After a while, I found myself having a familiar thought “If only computer games were as fast, intuitive and solitary to make as making art is“.
Then I started wondering what a low-tech version of a computer game would look like. After all, comics can (and have) been used as low-tech substitutes for TV shows and movies. After all, when popular TV shows have been cancelled, their creators have sometimes continued the story via comic books. Comics are the closest medium to film and TV for a solitary creator (or small group of creators) without a large budget.
So, knowing that low-tech versions of modern mediums existed. I held the idea in my mind and began daydreaming about creating computer games using nothing more than a pen and paper. I didn’t quite know how such a thing was possible, but I tried to hold on to the idea that it was possible.
Naturally, my thoughts first settled on the gamebook/ interactive fiction genre. I’ve known about this genre for quite a while and, last October, I even wrote something in it which- by virtue of being on the interent – is technically an extremely primitive computer game. However, with a few changes, it would work well as a “Choose Your Own Adventure” style gamebook (and this is how I originally designed and structured it). But that wasn’t what I was looking for.
I didn’t want to write, I wanted to make art.
Still, I realised that gamebooks were probably the closest things to non-electronic computer games in structural terms. Then I thought about comics again and about the short-lived “wordless novel” genre from the early 20th century. All of these ideas suddenly clicked together and I drew a few small sketches of a “wordless” sci-fi gamebook:
[CLICK FOR LARGER IMAGE] The idea is that, to go to another page, you follow the numbers in the middle of the pictures.
At the time of writing, I don’t know whether I’ll actually turn this into anything (or whether it’ll inspire anyone else to work in the genre). But, just having the idea was quite a cool experience.
The important thing here is that, like with all “new” genres, there isn’t really that much new stuff involved. Structurally, my idea is similar to gamebooks, comics and/or modern Hidden Object Games (with a few changes, it could even include hidden object scenes). It isn’t so much a new genre as a mixture of several existing genres.

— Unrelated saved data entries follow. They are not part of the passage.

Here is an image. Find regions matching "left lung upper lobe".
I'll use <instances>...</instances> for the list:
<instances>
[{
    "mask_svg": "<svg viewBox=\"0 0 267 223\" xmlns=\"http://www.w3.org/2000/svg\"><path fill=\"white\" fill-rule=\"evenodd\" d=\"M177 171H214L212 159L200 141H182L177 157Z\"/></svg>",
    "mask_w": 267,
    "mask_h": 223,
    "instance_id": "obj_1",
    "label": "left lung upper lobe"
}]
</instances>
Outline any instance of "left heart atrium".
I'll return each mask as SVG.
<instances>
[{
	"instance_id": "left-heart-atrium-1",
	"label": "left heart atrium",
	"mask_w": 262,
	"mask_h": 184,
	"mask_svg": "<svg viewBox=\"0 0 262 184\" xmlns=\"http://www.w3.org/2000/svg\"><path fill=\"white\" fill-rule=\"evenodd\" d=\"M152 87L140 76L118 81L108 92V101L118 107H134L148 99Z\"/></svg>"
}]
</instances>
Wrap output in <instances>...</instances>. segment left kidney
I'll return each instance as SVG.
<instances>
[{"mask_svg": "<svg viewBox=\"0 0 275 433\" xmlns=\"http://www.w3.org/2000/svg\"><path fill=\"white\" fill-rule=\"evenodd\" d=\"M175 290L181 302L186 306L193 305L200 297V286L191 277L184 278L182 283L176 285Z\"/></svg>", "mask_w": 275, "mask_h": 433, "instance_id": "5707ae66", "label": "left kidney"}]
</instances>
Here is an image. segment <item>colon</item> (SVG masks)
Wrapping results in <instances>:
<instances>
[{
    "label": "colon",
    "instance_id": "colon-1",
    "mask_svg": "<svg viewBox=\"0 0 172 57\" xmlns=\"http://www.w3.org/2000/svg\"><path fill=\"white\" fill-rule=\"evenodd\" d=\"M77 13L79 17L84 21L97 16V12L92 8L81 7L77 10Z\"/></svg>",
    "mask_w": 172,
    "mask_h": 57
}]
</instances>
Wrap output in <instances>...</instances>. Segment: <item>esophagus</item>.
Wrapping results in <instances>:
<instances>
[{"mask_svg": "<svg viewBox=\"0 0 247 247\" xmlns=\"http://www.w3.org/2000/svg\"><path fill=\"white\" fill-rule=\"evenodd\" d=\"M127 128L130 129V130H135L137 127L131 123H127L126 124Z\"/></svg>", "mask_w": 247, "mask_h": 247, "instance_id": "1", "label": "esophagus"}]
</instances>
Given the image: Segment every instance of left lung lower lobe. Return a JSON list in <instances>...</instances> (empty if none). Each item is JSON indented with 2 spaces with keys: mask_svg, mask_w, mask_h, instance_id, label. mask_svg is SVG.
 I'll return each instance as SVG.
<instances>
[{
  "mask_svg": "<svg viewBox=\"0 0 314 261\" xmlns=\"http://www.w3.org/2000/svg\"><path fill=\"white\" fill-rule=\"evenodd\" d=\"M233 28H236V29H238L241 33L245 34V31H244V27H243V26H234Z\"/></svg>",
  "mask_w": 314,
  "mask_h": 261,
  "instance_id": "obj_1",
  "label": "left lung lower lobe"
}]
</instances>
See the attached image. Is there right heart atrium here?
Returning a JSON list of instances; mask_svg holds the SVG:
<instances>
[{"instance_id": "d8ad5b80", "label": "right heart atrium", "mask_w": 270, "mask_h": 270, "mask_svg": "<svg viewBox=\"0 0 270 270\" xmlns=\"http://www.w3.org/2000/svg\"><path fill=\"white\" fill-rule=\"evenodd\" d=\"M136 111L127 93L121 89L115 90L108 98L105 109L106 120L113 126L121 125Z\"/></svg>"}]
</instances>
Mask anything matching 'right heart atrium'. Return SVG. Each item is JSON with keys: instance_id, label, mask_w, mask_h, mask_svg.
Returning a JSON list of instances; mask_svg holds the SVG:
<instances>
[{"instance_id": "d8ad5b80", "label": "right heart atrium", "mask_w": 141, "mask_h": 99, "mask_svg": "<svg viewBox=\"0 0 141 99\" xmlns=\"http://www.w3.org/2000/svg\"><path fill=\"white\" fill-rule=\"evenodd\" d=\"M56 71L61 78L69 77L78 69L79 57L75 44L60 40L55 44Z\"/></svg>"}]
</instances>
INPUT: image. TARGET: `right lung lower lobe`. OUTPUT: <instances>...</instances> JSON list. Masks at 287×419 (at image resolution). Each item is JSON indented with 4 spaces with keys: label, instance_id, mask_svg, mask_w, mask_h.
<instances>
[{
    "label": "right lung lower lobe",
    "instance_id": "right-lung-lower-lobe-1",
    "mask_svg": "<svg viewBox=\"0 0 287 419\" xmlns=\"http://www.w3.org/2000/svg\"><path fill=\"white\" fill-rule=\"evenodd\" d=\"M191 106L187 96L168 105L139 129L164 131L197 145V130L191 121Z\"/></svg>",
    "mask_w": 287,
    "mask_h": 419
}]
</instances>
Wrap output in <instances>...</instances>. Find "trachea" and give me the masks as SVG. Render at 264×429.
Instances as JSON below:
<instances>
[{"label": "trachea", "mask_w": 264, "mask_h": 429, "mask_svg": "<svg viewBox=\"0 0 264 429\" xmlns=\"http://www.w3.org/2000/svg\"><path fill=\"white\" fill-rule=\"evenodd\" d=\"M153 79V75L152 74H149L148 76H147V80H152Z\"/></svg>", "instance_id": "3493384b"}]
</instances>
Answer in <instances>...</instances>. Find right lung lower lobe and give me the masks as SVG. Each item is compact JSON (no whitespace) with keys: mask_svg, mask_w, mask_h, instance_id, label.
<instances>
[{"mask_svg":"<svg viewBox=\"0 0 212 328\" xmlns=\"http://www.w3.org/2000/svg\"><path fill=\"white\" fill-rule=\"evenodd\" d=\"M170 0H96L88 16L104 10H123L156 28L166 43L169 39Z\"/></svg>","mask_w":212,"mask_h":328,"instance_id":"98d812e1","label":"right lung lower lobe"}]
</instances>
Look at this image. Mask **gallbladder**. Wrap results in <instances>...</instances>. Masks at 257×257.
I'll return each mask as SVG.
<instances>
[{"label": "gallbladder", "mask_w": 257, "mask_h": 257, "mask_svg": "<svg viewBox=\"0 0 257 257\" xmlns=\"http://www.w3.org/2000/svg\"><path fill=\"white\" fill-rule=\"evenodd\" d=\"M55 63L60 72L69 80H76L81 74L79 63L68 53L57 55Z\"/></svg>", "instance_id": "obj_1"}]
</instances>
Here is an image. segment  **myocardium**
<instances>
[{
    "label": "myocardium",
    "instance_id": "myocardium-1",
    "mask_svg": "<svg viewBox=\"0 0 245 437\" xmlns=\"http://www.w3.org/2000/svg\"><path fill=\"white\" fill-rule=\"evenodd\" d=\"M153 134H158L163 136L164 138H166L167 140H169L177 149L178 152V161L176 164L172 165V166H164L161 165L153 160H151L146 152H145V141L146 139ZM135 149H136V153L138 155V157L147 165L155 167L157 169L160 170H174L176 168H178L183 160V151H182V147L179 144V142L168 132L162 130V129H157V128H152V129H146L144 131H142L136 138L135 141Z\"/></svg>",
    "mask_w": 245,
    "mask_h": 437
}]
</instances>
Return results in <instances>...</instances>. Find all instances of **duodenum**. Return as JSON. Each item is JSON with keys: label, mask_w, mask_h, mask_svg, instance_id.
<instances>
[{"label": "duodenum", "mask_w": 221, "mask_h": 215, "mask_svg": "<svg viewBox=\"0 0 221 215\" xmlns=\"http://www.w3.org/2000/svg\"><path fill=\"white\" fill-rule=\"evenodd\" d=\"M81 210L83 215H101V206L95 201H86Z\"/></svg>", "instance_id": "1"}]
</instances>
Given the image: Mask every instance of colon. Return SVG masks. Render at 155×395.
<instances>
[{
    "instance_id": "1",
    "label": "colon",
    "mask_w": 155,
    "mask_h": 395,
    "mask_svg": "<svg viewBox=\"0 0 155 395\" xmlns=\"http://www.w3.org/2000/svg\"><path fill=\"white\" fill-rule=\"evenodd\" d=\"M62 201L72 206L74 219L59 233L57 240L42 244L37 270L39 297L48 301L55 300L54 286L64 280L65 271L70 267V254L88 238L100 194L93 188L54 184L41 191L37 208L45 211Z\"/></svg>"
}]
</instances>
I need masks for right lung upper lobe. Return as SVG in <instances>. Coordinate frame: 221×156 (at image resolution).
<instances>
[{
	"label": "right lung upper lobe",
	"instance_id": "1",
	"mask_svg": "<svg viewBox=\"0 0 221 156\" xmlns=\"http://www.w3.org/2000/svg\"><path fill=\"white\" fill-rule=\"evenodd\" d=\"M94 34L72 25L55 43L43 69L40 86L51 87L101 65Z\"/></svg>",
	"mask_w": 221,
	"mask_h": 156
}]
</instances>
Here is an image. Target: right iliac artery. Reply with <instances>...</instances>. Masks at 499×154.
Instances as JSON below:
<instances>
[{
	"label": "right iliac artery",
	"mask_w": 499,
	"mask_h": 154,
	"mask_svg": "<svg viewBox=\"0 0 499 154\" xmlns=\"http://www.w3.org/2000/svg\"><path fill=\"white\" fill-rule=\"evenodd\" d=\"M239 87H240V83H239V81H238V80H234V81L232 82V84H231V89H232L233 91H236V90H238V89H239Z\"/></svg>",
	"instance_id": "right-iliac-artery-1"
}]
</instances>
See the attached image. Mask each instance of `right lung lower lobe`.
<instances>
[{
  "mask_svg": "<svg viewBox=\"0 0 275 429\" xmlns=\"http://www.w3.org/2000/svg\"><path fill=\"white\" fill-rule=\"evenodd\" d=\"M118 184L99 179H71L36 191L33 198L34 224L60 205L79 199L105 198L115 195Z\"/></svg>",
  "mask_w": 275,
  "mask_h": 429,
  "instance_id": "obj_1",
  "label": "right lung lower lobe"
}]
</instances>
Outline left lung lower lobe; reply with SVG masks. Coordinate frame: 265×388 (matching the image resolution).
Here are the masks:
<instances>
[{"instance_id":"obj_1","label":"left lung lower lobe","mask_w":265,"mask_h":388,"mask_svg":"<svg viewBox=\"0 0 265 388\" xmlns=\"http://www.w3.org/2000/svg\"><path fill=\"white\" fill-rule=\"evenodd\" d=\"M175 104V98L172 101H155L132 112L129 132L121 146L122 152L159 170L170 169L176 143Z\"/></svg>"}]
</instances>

This can be seen with every other “new” genre that people have been created. Often, they don’t actually contain anything particularly new. They’re just a slightly altered version and/or mixture of existing things.
Even when a new creative medium (eg: video games) has been created, the “new genres” that are created for it are often based on pre-existing things (or pre-existing ideas). However, they are altered or remixed in an interesting way that turns them into a totally new genre.
So, yes, it’s impossible to invent a totally “new” genre. But, you don’t need to. All you need to do is to work out how to do something interesting with everything that currently exists.